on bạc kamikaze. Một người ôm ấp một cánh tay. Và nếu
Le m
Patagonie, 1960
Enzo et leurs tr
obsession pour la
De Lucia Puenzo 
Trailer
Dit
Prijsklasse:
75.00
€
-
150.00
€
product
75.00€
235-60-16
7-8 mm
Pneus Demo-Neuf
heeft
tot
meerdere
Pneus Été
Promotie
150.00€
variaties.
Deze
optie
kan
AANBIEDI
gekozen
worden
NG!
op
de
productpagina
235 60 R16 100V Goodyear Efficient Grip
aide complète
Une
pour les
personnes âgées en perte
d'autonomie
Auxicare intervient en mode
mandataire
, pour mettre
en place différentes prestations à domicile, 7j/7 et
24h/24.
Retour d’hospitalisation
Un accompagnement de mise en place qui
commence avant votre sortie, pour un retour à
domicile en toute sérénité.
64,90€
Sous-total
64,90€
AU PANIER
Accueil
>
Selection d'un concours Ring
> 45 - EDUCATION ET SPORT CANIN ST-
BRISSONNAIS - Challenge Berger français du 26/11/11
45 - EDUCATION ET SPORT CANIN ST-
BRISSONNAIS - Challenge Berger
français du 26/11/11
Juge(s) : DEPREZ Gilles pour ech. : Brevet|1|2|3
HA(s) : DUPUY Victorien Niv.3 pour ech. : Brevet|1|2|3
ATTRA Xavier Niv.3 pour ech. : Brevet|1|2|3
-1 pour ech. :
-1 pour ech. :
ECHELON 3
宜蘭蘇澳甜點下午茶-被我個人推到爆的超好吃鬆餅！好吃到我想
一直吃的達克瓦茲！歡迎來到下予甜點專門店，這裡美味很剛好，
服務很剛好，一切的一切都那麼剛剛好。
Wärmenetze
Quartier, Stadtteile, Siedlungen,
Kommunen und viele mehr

○ ○ ○ ○ ○ ○ ○

**Assignment:** Set all of the data down again exactly.

**Exercise response:**
on bạc kamikaze. Một người ôm ấp một cánh tay. Và nếu
Le m
Patagonie, 1960
Enzo et leurs tr
obsession pour la
De Lucia Puenzo 
Trailer
Dit
Prijsklasse:
75.00
€
-
150.00
€
product
75.00€
235-60-16
7-8 mm
Pneus Demo-Neuf
heeft
tot
meerdere
Pneus Été
Promotie
150.00€
variaties.
Deze
optie
kan
AANBIEDI
gekozen
worden
NG!
op
de
productpagina
235 60 R16 100V Goodyear Efficient Grip
aide complète
Une
pour les
personnes âgées en perte
d'autonomie
Auxicare intervient en mode
mandataire
, pour mettre
en place différentes prestations à domicile, 7j/7 et
24h/24.
Retour d’hospitalisation
Un accompagnement de mise en place qui
commence avant votre sortie, pour un retour à
domicile en toute sérénité.
64,90€
Sous-total
64,90€
AU PANIER
Accueil
>
Selection d'un concours Ring
> 45 - EDUCATION ET SPORT CANIN ST-
BRISSONNAIS - Challenge Berger français du 26/11/11
45 - EDUCATION ET SPORT CANIN ST-
BRISSONNAIS - Challenge Berger
français du 26/11/11
Juge(s) : DEPREZ Gilles pour ech. : Brevet|1|2|3
HA(s) : DUPUY Victorien Niv.3 pour ech. : Brevet|1|2|3
ATTRA Xavier Niv.3 pour ech. : Brevet|1|2|3
-1 pour ech. :
-1 pour ech. :
ECHELON 3
宜蘭蘇澳甜點下午茶-被我個人推到爆的超好吃鬆餅！好吃到我想
一直吃的達克瓦茲！歡迎來到下予甜點專門店，這裡美味很剛好，
服務很剛好，一切的一切都那麼剛剛好。
Wärmenetze
Quartier, Stadtteile, Siedlungen,
Kommunen und viele mehr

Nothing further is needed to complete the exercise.